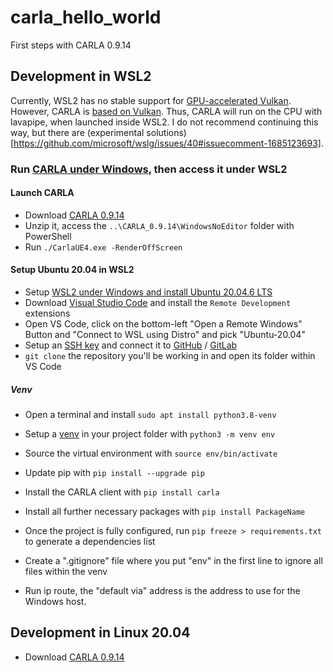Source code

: # carla_hello_world
First steps with CARLA 0.9.14

## Development in WSL2

Currently, WSL2 has no stable support for [GPU-accelerated Vulkan](https://github.com/microsoft/WSL/issues/7790). However, CARLA is [based on Vulkan](https://carla.readthedocs.io/en/0.9.14/adv_rendering_options/). Thus, CARLA will run on the CPU with lavapipe, when launched inside WSL2. I do not recommend continuing this way, but there are (experimental solutions)[https://github.com/microsoft/wslg/issues/40#issuecomment-1685123693].

### Run [CARLA under Windows](https://github.com/carla-simulator/Ccarla/issues/5806), then access it under WSL2

#### Launch CARLA

- Download [CARLA 0.9.14](https://carla-releases.s3.eu-west-3.amazonaws.com/Windows/CARLA_0.9.14.zip)
- Unzip it, access the `..\CARLA_0.9.14\WindowsNoEditor` folder with PowerShell
- Run `./CarlaUE4.exe -RenderOffScreen`

#### Setup Ubuntu 20.04 in WSL2

- Setup [WSL2 under Windows and install Ubuntu 20.04.6 LTS](https://ubuntu.com/tutorials/install-ubuntu-on-wsl2-on-windows-10#1-overview)
- Download [Visual Studio Code](https://code.visualstudio.com/) and install the `Remote Development` extensions
- Open VS Code, click on the bottom-left "Open a Remote Windows" Button and "Connect to WSL using Distro" and pick "Ubuntu-20.04"
- Setup an [SSH key](https://www.digitalocean.com/community/tutorials/how-to-set-up-ssh-keys-on-ubuntu-20-04) and connect it to [GitHub](https://github.com/settings/keys) / [GitLab](https://ids-git.fzi.de/-/profile/keys)
- `git clone` the repository you'll be working in and open its folder within VS Code

##### Venv
- Open a terminal and install `sudo apt install python3.8-venv`
- Setup a [venv](https://packaging.python.org/en/latest/guides/installing-using-pip-and-virtual-environments/) in your project folder with `python3 -m venv env`
- Source the virtual environment with `source env/bin/activate`
- Update pip with `pip install --upgrade pip`
- Install the CARLA client with `pip install carla`
- Install all further necessary packages with `pip install PackageName`
- Once the project is fully configured, run `pip freeze > requirements.txt` to generate a dependencies list
- Create a ".gitignore" file where you put "env" in the first line to ignore all files within the venv


- Run ip route, the "default via" address is the address to use for the Windows host.

## Development in Linux 20.04

- Download [CARLA 0.9.14](https://carla-releases.s3.eu-west-3.amazonaws.com/Linux/CARLA_0.9.14.tar.gz)

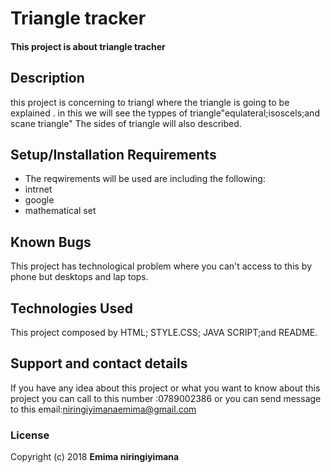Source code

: # Triangle tracker
#### This project is about  triangle tracher

## Description
this project is concerning to triangl where the triangle is going to be explained . in this we  will see the typpes of triangle"equlateral;isoscels;and scane triangle" The sides of triangle will also described.                                              
## Setup/Installation Requirements
* The reqwirements will be used are including the following:
* intrnet
* google
* mathematical set
## Known Bugs
This project has technological problem where you can't access to this by phone but desktops and lap tops.
## Technologies Used
This project composed by HTML; STYLE.CSS; JAVA SCRIPT;and README.
## Support and contact details
If you have any idea about this project or what you want to know about this project you can call to this number :0789002386 or you can send message to this email:niringiyimanaemima@gmail.com
### License
Copyright (c) 2018 **Emima niringiyimana**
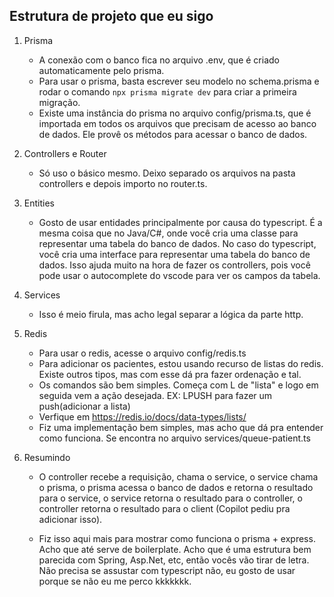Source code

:## Estrutura de projeto que eu sigo

1. Prisma

    - A conexão com o banco fica no arquivo .env, que é criado automaticamente pelo prisma.
    - Para usar o prisma, basta escrever seu modelo no schema.prisma e rodar o comando `npx prisma migrate dev` para criar a primeira migração.
    - Existe uma instância do prisma no arquivo config/prisma.ts, que é importada em todos os arquivos que precisam de acesso ao banco de dados. Ele provê os métodos para acessar o banco de dados.

2. Controllers e Router

    - Só uso o básico mesmo. Deixo separado os arquivos na pasta controllers e depois importo no router.ts.

3. Entities

    - Gosto de usar entidades principalmente por causa do typescript. É a mesma coisa que no Java/C#, onde você cria uma classe para representar uma tabela do banco de dados. No caso do typescript, você cria uma interface para representar uma tabela do banco de dados. Isso ajuda muito na hora de fazer os controllers, pois você pode usar o autocomplete do vscode para ver os campos da tabela.

4. Services

    - Isso é meio firula, mas acho legal separar a lógica da parte http.

5. Redis

    - Para usar o redis, acesse o arquivo config/redis.ts
    - Para adicionar os pacientes, estou usando recurso de listas do redis. Existe outros tipos, mas com esse dá pra fazer ordenação e tal.
    - Os comandos são bem simples. Começa com L de "lista" e logo em seguida vem a ação desejada. EX: LPUSH para fazer um push(adicionar a lista)
    - Verfique em https://redis.io/docs/data-types/lists/
    - Fiz uma implementação bem simples, mas acho que dá pra entender como funciona. Se encontra no arquivo services/queue-patient.ts

6. Resumindo

    - O controller recebe a requisição, chama o service, o service chama o prisma, o prisma acessa o banco de dados e retorna o resultado para o service, o service retorna o resultado para o controller, o controller retorna o resultado para o client (Copilot pediu pra adicionar isso).

    - Fiz isso aqui mais para mostrar como funciona o prisma + express. Acho que até serve de boilerplate. Acho que é uma estrutura bem parecida com
      Spring, Asp.Net, etc, então vocês vão tirar de letra. Não precisa se assustar com typescript não, eu gosto de usar porque se não eu me perco kkkkkkk.
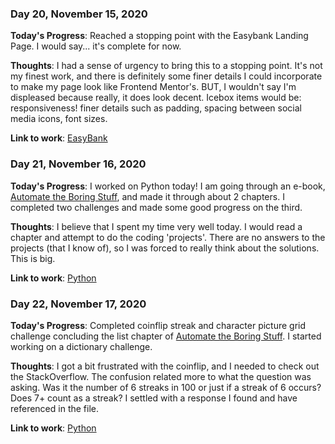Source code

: ### Day 20, November 15, 2020

**Today's Progress**: Reached a stopping point with the Easybank Landing Page. I would say... it's complete for now.

**Thoughts**: I had a sense of urgency to bring this to a stopping point. It's not my finest work, and there is definitely some finer details I could incorporate to make my page look like Frontend Mentor's. BUT, I wouldn't say I'm displeased because really, it does look decent. Icebox items would be: responsiveness! finer details such as padding, spacing between social media icons, font sizes.

**Link to work**: [EasyBank](https://github.com/jdemarc/easybank-landing)

### Day 21, November 16, 2020

**Today's Progress**: I worked on Python today! I am going through an e-book, [Automate the Boring Stuff](https://automatetheboringstuff.com/), and made it through about 2 chapters. I completed two challenges and made some good progress on the third.

**Thoughts**: I believe that I spent my time very well today. I would read a chapter and attempt to do the coding 'projects'. There are no answers to the projects (that I know of), so I was forced to really think about the solutions. This is big.

**Link to work**: [Python](https://github.com/jdemarc/100-days-of-code/tree/main/py-atbs)

### Day 22, November 17, 2020

**Today's Progress**: Completed coinflip streak and character picture grid challenge concluding the list chapter of [Automate the Boring Stuff](https://automatetheboringstuff.com/). I started working on a dictionary challenge.

**Thoughts**: I got a bit frustrated with the coinflip, and I needed to check out the StackOverflow. The confusion related more to what the question was asking. Was it the number of 6 streaks in 100 or just if a streak of 6 occurs? Does 7+ count as a streak? I settled with a response I found and have referenced in the file.

**Link to work**: [Python](https://github.com/jdemarc/100-days-of-code/tree/main/py-atbs)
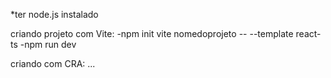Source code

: *ter node.js instalado

criando projeto com Vite:
-npm init vite nomedoprojeto -- --template react-ts
-npm run dev

criando com CRA:
...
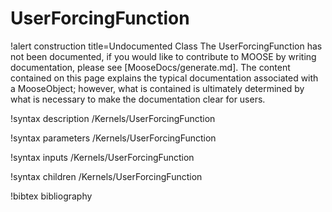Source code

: <!-- MOOSE Documentation Stub: Remove this when content is added. -->

# UserForcingFunction

!alert construction title=Undocumented Class
The UserForcingFunction has not been documented, if you would like to contribute to MOOSE by
writing documentation, please see [MooseDocs/generate.md]. The content contained on this page explains
the typical documentation associated with a MooseObject; however, what is contained is ultimately
determined by what is necessary to make the documentation clear for users.

!syntax description /Kernels/UserForcingFunction

!syntax parameters /Kernels/UserForcingFunction

!syntax inputs /Kernels/UserForcingFunction

!syntax children /Kernels/UserForcingFunction

!bibtex bibliography

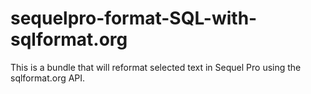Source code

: sequelpro-format-SQL-with-sqlformat.org
=======================================

This is a bundle that will reformat selected text in Sequel Pro using the sqlformat.org API.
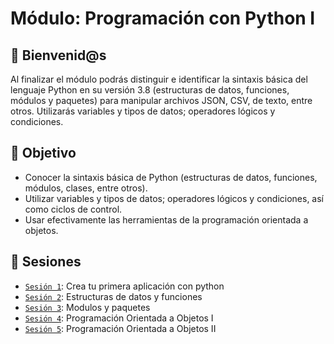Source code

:  
# Módulo: Programación con Python I

## :wave: Bienvenid@s

Al finalizar el módulo podrás distinguir e identificar la sintaxis básica del lenguaje Python en su versión 3.8 (estructuras de datos, funciones, módulos y paquetes) para manipular archivos JSON, CSV, de texto, entre otros. Utilizarás variables y tipos de datos; operadores lógicos y condiciones.

## :dart: Objetivo

 - Conocer la sintaxis básica de Python (estructuras de datos, funciones, módulos, clases, entre otros).
 - Utilizar variables y tipos de datos; operadores lógicos y condiciones, así como ciclos de control.
 - Usar efectivamente las herramientas de la programación orientada a objetos.


## :bookmark_tabs: Sesiones
 
 - [`Sesión 1`](Sesion-01): Crea tu primera aplicación con python 
 - [`Sesión 2`](Sesion-02): Estructuras de datos y funciones
 - [`Sesión 3`](Sesion-03): Modulos y paquetes
 - [`Sesión 4`](Sesion-04): Programación Orientada a Objetos I
 - [`Sesión 5`](Sesion-05): Programación Orientada a Objetos II






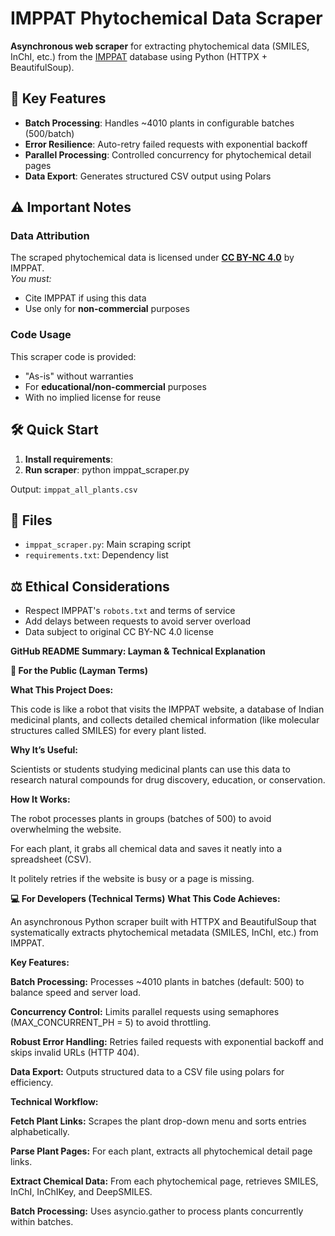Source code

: # IMPPAT Phytochemical Data Scraper

**Asynchronous web scraper** for extracting phytochemical data (SMILES, InChI, etc.) from the [IMPPAT](https://cb.imsc.res.in/imppat/) database using Python (HTTPX + BeautifulSoup).

## 🌟 Key Features
- **Batch Processing**: Handles ~4010 plants in configurable batches (500/batch)
- **Error Resilience**: Auto-retry failed requests with exponential backoff
- **Parallel Processing**: Controlled concurrency for phytochemical detail pages
- **Data Export**: Generates structured CSV output using Polars

## ⚠️ Important Notes
### Data Attribution
The scraped phytochemical data is licensed under **[CC BY-NC 4.0](https://creativecommons.org/licenses/by-nc/4.0/)** by IMPPAT.  
*You must:*  
- Cite IMPPAT if using this data  
- Use only for **non-commercial** purposes  

### Code Usage
This scraper code is provided:
- "As-is" without warranties  
- For **educational/non-commercial** purposes  
- With no implied license for reuse  

## 🛠️ Quick Start
1. **Install requirements**:
2. **Run scraper**: python imppat_scraper.py

Output: `imppat_all_plants.csv`

## 📄 Files
- `imppat_scraper.py`: Main scraping script  
- `requirements.txt`: Dependency list  

## ⚖️ Ethical Considerations
- Respect IMPPAT's `robots.txt` and terms of service  
- Add delays between requests to avoid server overload  
- Data subject to original CC BY-NC 4.0 license




**GitHub README Summary: Layman & Technical Explanation**

**🌱 For the Public (Layman Terms)**

**What This Project Does:**

This code is like a robot that visits the IMPPAT website, a database of Indian medicinal plants, and collects detailed chemical information (like molecular structures called SMILES) for every plant listed.

**Why It’s Useful:**

Scientists or students studying medicinal plants can use this data to research natural compounds for drug discovery, education, or conservation.

**How It Works:**

The robot processes plants in groups (batches of 500) to avoid overwhelming the website.

For each plant, it grabs all chemical data and saves it neatly into a spreadsheet (CSV).

It politely retries if the website is busy or a page is missing.

**💻 For Developers (Technical Terms)**
**What This Code Achieves:**

An asynchronous Python scraper built with HTTPX and BeautifulSoup that systematically extracts phytochemical metadata (SMILES, InChI, etc.) from IMPPAT.

**Key Features:**

**Batch Processing:** Processes ~4010 plants in batches (default: 500) to balance speed and server load.

**Concurrency Control:** Limits parallel requests using semaphores (MAX_CONCURRENT_PH = 5) to avoid throttling.

**Robust Error Handling:** Retries failed requests with exponential backoff and skips invalid URLs (HTTP 404).

**Data Export:** Outputs structured data to a CSV file using polars for efficiency.

**Technical Workflow:**

**Fetch Plant Links:** Scrapes the plant drop-down menu and sorts entries alphabetically.

**Parse Plant Pages:** For each plant, extracts all phytochemical detail page links.

**Extract Chemical Data:** From each phytochemical page, retrieves SMILES, InChI, InChIKey, and DeepSMILES.

**Batch Processing:** Uses asyncio.gather to process plants concurrently within batches.

 

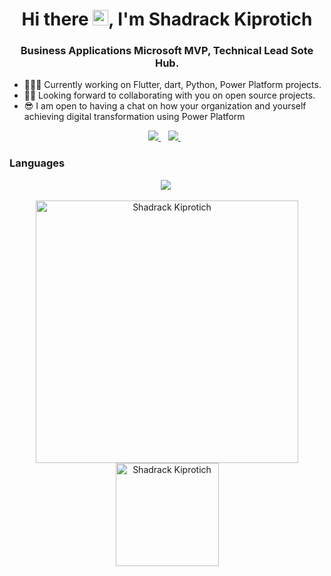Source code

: <h1 align="center">Hi there <img src="https://media.giphy.com/media/hvRJCLFzcasrR4ia7z/giphy.gif" width="25px">, I'm Shadrack Kiprotich</h1>

<h3 align="center">Business Applications Microsoft MVP, Technical Lead Sote Hub.</h3>

- 👨🏾‍💻 Currently working on Flutter, dart, Python, Power Platform projects.
- ✌🏾 Looking forward to collaborating with you on open source projects.
- 😎 I am open to having a chat on how your organization and yourself achieving digital transformation using Power Platform 

<p align="center">
 <a href="https://twitter.com/myles_shadrack">
    <img src="https://img.shields.io/badge/Twitter-1DA1F2?style=for-the-badge&logo=twitter&logoColor=white" />
  </a>&nbsp;&nbsp;
 <a href="https://www.linkedin.com/in/shadrack-kiprotich">
    <img src="https://img.shields.io/badge/linkedin-%230077B5.svg?&style=for-the-badge&logo=linkedin&logoColor=white" />
  </a>&nbsp;&nbsp;
 </p>

### Languages

 <p align="center">
 <img  src="https://img.shields.io/badge/Python-FFE873?style=for-the-badge&logo=python&logoColor=4B8BBE">&nbsp;
</p>

<p align="center">
    <img src="https://github-readme-stats.vercel.app/api?username=shadrackkiprotich&count_private=true&show_icons=true&theme=dark" alt="Shadrack Kiprotich" width="420"/>
    <img src="https://github-readme-stats.vercel.app/api/top-langs/?username=shadrackkiprotich&hide=html&langs_count=8&layout=compact&theme=dark" alt="Shadrack Kiprotich" height="165" />
 </p>





</p>
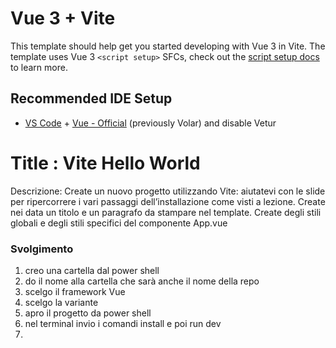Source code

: # Vue 3 + Vite

This template should help get you started developing with Vue 3 in Vite. The template uses Vue 3 `<script setup>` SFCs, check out the [script setup docs](https://v3.vuejs.org/api/sfc-script-setup.html#sfc-script-setup) to learn more.

## Recommended IDE Setup

- [VS Code](https://code.visualstudio.com/) + [Vue - Official](https://marketplace.visualstudio.com/items?itemName=Vue.volar) (previously Volar) and disable Vetur


# Title : Vite Hello World

Descrizione:
Create un nuovo progetto utilizzando Vite: aiutatevi con le slide per ripercorrere i vari passaggi dell’installazione come visti a lezione.
Create nei data un titolo e un paragrafo da stampare nel template.
Create degli stili globali e degli stili specifici del componente App.vue

### Svolgimento 
1. creo una cartella dal power shell 
2. do il nome alla cartella che sarà anche il nome della repo 
3. scelgo il framework Vue 
4. scelgo la variante
5. apro il progetto da power shell 
6. nel terminal invio i comandi install e poi run dev
7.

**TO-DO ITEM**
Nothing but the lines from the one containing "Create degli stili" through the end of the material should appear; please return them exactly.

**ANSWER SPACE**
Create degli stili globali e degli stili specifici del componente App.vue

### Svolgimento 
1. creo una cartella dal power shell 
2. do il nome alla cartella che sarà anche il nome della repo 
3. scelgo il framework Vue 
4. scelgo la variante
5. apro il progetto da power shell 
6. nel terminal invio i comandi install e poi run dev
7.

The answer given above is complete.